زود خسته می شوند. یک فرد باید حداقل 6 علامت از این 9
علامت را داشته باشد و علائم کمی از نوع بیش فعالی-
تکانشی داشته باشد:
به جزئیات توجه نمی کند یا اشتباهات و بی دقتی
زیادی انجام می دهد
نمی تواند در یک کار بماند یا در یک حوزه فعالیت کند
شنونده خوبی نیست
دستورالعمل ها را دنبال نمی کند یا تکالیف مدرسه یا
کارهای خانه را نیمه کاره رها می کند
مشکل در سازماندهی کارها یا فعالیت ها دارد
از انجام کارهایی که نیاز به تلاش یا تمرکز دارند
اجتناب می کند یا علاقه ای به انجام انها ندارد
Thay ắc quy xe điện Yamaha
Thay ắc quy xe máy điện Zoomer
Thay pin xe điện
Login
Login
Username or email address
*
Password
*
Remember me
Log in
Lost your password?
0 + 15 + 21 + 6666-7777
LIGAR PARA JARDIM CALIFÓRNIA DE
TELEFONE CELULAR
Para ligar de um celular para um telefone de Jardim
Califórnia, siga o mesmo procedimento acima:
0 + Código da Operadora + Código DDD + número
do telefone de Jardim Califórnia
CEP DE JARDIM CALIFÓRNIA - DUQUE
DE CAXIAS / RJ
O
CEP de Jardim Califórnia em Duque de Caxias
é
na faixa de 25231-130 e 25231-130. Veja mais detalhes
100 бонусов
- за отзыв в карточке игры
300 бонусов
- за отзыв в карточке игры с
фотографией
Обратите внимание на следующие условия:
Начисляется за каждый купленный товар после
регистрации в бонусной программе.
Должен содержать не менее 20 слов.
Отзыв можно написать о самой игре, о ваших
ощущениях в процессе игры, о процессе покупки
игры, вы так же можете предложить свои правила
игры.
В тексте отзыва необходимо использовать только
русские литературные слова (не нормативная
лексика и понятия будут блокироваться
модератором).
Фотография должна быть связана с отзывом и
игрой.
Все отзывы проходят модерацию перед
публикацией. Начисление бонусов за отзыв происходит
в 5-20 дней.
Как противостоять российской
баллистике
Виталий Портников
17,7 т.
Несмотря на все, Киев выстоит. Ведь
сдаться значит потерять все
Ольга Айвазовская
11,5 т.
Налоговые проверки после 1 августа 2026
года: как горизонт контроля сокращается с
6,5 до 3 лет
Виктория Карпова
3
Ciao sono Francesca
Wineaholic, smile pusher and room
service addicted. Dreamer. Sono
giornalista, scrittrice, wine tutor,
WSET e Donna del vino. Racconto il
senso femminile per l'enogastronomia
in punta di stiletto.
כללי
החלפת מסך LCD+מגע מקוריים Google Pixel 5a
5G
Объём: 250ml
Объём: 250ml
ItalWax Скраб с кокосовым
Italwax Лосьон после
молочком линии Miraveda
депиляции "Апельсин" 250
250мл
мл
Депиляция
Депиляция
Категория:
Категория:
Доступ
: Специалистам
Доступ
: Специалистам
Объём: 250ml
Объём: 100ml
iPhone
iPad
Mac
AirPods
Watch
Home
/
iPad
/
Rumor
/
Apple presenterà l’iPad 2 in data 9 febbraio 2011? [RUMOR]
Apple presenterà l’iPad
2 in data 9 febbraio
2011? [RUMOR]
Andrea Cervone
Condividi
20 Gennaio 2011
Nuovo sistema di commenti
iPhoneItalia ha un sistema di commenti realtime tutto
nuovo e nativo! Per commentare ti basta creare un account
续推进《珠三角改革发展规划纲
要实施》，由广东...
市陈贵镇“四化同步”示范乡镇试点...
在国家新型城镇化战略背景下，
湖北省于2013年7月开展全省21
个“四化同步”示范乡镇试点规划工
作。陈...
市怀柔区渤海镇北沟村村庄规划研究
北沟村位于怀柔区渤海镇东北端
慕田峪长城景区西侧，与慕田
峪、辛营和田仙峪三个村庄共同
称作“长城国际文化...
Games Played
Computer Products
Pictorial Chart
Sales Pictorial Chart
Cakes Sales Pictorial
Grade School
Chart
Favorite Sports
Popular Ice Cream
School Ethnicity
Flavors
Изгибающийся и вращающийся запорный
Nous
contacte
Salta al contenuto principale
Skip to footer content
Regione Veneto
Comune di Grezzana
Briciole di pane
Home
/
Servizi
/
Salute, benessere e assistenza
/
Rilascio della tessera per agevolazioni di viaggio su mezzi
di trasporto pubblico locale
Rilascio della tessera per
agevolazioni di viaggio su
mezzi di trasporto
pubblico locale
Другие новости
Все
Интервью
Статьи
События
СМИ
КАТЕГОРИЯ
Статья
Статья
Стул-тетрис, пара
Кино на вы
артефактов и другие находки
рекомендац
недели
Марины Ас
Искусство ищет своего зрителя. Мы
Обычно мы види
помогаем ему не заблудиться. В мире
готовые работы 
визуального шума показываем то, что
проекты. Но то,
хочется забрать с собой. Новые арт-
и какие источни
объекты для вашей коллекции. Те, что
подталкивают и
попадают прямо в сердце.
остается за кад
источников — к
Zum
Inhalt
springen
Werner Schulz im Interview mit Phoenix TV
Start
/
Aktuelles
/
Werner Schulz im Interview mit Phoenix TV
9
_____
DIRECTIONS: Taking the line that contains "nuovo e nativo!" as the first, reproduce every line through the end of the entries exactly.

RESPONSE BOX:
nuovo e nativo! Per commentare ti basta creare un account
续推进《珠三角改革发展规划纲
要实施》，由广东...
市陈贵镇“四化同步”示范乡镇试点...
在国家新型城镇化战略背景下，
湖北省于2013年7月开展全省21
个“四化同步”示范乡镇试点规划工
作。陈...
市怀柔区渤海镇北沟村村庄规划研究
北沟村位于怀柔区渤海镇东北端
慕田峪长城景区西侧，与慕田
峪、辛营和田仙峪三个村庄共同
称作“长城国际文化...
Games Played
Computer Products
Pictorial Chart
Sales Pictorial Chart
Cakes Sales Pictorial
Grade School
Chart
Favorite Sports
Popular Ice Cream
School Ethnicity
Flavors
Изгибающийся и вращающийся запорный
Nous
contacte
Salta al contenuto principale
Skip to footer content
Regione Veneto
Comune di Grezzana
Briciole di pane
Home
/
Servizi
/
Salute, benessere e assistenza
/
Rilascio della tessera per agevolazioni di viaggio su mezzi
di trasporto pubblico locale
Rilascio della tessera per
agevolazioni di viaggio su
mezzi di trasporto
pubblico locale
Другие новости
Все
Интервью
Статьи
События
СМИ
КАТЕГОРИЯ
Статья
Статья
Стул-тетрис, пара
Кино на вы
артефактов и другие находки
рекомендац
недели
Марины Ас
Искусство ищет своего зрителя. Мы
Обычно мы види
помогаем ему не заблудиться. В мире
готовые работы 
визуального шума показываем то, что
проекты. Но то,
хочется забрать с собой. Новые арт-
и какие источни
объекты для вашей коллекции. Те, что
подталкивают и
попадают прямо в сердце.
остается за кад
источников — к
Zum
Inhalt
springen
Werner Schulz im Interview mit Phoenix TV
Start
/
Aktuelles
/
Werner Schulz im Interview mit Phoenix TV
9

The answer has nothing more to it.